Lucas Corcodilos
Lucas Corcodilos
Author and maintaner

Pizza: Sauce

Pizza: Sauce

If you haven’t yet, check out the previous pizza posts - Introduction, dough.

Inspirations

This sauce recipe is based on Bon Appetit’s from their “Making Perfect” Pizza. There’s really two guiding principle from this recipe that I adopt:

  1. Pizza sauce is optimally sweet and acidic - flavors which complement the fats from the cheese (and possibly meats) and the umami/bready flavors of the dough. This is not the time for a rich, deep sauce that’s been on the stove top for 24 hours. That’s a beautifal bath for meatballs, not a topping for pizza. Pizza is a time for raw tomatoes to shine with just a few light additions to bring things together.

  2. As stated in the introduction, the amount of water on top of our dough can make or break the bake (especially depending on the oven). Tomatoes already have a lot of water so let’s make sure not to add any more than we need and skip the canning juices.
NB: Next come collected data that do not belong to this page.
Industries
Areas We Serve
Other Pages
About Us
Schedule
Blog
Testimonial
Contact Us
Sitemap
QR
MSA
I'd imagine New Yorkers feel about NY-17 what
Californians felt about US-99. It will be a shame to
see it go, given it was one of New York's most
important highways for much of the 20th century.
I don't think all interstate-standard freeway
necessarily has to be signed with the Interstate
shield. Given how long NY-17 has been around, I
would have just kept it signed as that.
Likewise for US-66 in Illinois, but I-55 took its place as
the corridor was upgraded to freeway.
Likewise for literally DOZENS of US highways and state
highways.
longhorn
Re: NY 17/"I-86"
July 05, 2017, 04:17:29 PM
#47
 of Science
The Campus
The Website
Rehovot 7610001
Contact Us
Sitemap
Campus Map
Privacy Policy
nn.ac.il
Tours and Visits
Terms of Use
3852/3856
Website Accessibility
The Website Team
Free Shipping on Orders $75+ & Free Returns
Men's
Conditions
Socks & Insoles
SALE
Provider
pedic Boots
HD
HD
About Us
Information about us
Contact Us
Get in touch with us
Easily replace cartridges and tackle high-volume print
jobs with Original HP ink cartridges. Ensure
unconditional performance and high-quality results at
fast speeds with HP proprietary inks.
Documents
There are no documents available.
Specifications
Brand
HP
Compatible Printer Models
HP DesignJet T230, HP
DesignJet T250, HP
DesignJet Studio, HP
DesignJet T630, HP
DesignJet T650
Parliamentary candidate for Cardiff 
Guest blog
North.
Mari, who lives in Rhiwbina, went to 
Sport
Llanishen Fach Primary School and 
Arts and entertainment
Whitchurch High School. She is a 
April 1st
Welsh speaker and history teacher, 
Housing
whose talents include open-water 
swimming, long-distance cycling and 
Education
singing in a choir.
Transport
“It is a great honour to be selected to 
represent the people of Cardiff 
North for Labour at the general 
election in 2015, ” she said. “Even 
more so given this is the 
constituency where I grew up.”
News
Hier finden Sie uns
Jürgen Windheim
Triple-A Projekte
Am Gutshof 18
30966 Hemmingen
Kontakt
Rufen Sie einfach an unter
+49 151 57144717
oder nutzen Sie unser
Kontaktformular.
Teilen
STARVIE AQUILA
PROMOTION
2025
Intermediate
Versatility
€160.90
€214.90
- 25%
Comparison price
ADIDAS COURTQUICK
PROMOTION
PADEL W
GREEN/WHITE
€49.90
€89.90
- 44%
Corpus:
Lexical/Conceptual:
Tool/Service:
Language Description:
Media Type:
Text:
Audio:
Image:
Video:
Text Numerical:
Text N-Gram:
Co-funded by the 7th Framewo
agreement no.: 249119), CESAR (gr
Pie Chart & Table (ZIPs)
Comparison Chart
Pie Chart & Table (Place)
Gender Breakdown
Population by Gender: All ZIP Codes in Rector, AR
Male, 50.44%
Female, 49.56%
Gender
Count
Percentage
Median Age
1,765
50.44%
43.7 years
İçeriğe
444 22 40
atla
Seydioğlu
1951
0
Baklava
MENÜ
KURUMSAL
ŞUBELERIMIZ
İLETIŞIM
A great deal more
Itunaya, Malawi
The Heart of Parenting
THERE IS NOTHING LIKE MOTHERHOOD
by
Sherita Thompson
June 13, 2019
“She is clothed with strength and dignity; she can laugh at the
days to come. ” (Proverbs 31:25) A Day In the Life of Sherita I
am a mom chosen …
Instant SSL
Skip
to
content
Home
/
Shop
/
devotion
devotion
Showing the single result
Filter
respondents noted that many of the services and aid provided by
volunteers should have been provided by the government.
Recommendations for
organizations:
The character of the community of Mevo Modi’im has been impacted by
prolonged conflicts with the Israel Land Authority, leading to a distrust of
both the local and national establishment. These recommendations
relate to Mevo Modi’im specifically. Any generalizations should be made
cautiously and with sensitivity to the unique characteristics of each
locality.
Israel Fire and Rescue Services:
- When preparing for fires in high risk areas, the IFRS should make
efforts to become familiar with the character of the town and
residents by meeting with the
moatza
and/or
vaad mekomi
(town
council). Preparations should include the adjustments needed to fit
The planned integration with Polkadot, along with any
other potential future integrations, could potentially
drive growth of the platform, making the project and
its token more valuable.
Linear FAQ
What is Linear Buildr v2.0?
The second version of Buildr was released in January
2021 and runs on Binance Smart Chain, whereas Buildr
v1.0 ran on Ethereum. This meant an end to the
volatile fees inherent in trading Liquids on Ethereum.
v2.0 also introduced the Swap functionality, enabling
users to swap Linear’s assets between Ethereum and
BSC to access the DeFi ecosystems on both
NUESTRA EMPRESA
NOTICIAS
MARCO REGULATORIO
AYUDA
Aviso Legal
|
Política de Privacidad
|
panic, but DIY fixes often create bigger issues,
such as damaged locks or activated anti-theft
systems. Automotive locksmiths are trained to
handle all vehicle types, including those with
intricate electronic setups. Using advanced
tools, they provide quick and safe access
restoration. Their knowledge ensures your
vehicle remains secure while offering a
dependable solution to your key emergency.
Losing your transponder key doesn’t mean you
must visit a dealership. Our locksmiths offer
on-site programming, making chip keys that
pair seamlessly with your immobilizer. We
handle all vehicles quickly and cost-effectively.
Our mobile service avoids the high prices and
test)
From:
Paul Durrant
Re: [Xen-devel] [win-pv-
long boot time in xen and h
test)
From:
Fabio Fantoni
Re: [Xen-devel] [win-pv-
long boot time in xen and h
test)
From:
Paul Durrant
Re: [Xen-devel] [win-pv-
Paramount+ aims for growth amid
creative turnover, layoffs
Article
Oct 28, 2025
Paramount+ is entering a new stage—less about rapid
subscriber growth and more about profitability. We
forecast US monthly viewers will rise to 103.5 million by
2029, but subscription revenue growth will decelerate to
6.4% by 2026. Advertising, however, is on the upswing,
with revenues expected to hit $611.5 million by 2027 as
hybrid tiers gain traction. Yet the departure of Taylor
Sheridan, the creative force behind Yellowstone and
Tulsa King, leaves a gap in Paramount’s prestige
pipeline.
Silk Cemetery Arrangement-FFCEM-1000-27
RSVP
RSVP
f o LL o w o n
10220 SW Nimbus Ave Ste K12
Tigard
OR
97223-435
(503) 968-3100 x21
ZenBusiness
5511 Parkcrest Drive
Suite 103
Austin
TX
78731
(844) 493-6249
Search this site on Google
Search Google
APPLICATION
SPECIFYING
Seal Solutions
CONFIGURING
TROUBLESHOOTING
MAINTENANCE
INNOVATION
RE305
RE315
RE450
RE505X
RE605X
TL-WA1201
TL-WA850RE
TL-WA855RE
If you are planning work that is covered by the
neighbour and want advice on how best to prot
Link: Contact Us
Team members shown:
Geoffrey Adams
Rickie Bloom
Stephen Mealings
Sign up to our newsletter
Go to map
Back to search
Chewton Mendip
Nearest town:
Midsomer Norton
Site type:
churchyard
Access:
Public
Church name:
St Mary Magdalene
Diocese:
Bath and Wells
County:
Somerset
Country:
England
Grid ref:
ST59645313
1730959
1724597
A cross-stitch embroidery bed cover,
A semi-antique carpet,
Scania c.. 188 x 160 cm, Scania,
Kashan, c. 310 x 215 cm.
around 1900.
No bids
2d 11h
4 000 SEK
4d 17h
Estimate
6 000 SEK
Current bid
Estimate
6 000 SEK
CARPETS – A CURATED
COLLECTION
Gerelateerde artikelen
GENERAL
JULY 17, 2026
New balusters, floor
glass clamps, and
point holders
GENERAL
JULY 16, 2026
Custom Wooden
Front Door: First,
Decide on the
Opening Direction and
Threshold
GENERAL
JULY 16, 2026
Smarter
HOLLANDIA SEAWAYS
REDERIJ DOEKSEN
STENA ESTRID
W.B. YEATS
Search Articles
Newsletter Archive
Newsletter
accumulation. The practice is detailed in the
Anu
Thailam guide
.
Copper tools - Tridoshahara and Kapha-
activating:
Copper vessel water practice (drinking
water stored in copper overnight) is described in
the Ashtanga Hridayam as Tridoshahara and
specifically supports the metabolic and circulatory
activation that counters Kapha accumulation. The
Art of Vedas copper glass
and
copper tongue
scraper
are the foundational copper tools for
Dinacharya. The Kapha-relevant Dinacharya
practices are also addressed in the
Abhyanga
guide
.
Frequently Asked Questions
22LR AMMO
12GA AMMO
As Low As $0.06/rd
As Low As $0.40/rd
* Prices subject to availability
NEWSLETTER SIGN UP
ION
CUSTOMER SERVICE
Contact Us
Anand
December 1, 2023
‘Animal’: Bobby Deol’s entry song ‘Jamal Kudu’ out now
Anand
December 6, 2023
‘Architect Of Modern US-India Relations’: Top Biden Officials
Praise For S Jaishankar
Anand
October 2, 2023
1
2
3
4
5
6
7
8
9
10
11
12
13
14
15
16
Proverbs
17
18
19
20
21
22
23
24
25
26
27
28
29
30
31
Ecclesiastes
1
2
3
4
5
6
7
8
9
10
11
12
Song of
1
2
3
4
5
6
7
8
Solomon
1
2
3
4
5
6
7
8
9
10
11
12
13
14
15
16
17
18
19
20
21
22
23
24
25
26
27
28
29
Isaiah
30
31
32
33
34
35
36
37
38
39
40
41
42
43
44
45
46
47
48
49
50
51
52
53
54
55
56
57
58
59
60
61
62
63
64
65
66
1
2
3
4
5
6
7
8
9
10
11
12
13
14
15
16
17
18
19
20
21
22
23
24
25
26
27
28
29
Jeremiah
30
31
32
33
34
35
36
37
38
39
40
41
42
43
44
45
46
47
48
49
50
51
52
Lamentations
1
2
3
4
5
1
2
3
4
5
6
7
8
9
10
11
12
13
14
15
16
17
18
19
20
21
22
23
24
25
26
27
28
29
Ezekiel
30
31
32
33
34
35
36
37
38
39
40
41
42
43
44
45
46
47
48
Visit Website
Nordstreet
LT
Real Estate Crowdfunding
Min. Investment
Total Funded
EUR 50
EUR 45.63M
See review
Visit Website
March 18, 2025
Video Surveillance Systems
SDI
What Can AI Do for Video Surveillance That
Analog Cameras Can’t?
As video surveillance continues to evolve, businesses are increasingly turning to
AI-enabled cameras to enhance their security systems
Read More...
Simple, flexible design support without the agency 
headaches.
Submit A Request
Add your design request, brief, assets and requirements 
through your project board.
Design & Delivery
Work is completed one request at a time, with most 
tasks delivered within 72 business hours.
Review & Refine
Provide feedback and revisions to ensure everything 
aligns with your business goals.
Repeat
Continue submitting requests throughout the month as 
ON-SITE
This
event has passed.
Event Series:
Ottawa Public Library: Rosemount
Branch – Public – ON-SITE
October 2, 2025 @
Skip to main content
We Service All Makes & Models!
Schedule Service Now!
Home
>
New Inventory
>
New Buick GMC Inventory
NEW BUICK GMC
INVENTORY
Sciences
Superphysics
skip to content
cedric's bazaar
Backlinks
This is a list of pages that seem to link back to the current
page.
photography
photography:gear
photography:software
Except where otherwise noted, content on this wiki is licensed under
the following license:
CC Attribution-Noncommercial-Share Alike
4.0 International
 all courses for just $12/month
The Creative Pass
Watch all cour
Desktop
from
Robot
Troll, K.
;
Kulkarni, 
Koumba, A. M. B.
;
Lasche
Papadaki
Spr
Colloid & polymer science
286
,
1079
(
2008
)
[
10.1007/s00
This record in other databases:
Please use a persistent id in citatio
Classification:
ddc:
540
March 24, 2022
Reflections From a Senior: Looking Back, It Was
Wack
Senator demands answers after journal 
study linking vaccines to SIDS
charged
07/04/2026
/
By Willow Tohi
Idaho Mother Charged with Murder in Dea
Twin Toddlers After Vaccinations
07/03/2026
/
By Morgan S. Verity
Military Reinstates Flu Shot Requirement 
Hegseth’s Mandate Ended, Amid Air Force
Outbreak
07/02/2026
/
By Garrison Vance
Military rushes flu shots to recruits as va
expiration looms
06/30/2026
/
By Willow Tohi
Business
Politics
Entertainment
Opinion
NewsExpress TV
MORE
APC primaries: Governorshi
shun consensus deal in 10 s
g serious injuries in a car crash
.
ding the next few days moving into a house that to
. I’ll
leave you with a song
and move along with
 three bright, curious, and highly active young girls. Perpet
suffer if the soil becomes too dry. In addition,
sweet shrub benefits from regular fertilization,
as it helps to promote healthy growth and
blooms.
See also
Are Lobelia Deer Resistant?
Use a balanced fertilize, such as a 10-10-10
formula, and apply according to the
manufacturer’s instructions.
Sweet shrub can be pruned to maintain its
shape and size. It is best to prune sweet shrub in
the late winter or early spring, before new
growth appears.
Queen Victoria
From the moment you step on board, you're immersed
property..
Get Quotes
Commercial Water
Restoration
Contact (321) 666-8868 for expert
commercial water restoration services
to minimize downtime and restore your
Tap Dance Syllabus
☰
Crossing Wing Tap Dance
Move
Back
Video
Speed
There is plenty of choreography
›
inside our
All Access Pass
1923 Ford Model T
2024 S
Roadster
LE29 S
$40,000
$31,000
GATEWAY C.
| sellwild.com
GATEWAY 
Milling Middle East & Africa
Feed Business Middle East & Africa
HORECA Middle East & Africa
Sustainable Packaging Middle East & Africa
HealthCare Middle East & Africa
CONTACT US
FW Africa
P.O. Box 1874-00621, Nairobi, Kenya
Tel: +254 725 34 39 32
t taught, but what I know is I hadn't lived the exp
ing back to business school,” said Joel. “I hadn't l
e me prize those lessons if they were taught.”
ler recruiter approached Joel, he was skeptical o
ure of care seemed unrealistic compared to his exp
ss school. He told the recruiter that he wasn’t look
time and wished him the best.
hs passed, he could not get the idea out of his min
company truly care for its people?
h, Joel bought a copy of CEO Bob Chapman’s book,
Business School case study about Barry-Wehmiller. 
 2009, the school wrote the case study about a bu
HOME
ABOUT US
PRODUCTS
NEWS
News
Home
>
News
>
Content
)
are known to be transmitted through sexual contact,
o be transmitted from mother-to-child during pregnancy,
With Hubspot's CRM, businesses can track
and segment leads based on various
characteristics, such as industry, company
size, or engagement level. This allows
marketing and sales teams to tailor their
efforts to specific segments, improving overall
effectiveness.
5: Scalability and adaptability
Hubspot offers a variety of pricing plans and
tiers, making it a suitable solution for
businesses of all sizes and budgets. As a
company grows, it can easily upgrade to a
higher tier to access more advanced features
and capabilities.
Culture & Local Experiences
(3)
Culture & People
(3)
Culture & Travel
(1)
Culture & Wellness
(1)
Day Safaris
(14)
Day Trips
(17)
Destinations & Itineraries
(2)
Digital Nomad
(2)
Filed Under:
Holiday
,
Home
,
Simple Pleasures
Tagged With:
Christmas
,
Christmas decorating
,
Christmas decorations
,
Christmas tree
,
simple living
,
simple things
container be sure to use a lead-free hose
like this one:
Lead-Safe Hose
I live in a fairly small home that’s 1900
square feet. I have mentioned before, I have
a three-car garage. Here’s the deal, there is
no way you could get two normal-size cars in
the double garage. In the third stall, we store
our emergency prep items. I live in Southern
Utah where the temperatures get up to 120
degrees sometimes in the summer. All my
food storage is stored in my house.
I make slight modifications to the Bon Appetit recipe.

  • Increase the garlic
  • Go by taste and “look” for the salt, olive oil, and black pepper (everyone likes their sauce different) but, in general, increase the salt slightly.

Ingredients

Makes about a quart of sauce - good for a 8-10 pizzas

  • 28 oz can of whole peeled tomatoes (drained of canning liquid)
  • 5-6 thin shavings of fresh garlic
  • 1-2 tbsps olive oil
  • 0.5-1 tsp kosher salt
  • Several cranks of fresh black pepper

Instructions

  1. Combine everything but half of the salt (we can add more later but can’t take it away) and then use a hand blender to break down the tomatoes and mix everything.
    • The olive oil shouldn’t be pooling because there’s so much but you should be able to taste it so adjust to how you prefer.
    • You can use a regular blender or food processor instead.
    • You can leave it a bit chunky if you’d like.
  2. Give the blended mixture a taste and add salt until you’ve switched from thinking “this is sweet and acidic and just tastes like tomatoes” to “oh that’s a little salty.” The final mixture should be a little salty. You’ll notice it because you’re incrementally adding salt and looking for the change. Everyone else is just going to keep asking what makes the sauce taste so good.
    • You can always get a small bowl of the blended tomatoes and add a bit of salt at a time until you get the taste you want and then repeat for the main bowl now that you know what to taste for.
    • If you still don’t believe me about tasting for “a little salty”… If you’ve had bland pizza, I’d be willing to bet it’s because it didn’t have enough salt. The sauce is a way to disperse salt on your pizza evenly. A bite of pizza only has so much sauce but it has to do the job of evenly salting that mouthful. So don’t be stingy and taste as you go!
      • Okay, there’s some salt in the dough and in a cured meat topping if you add that but (a) the dough can only be so salty before it hurts the yeast activity and (b) your pepperoni is supposed to raise the salt level, not act as the baseline source of salt.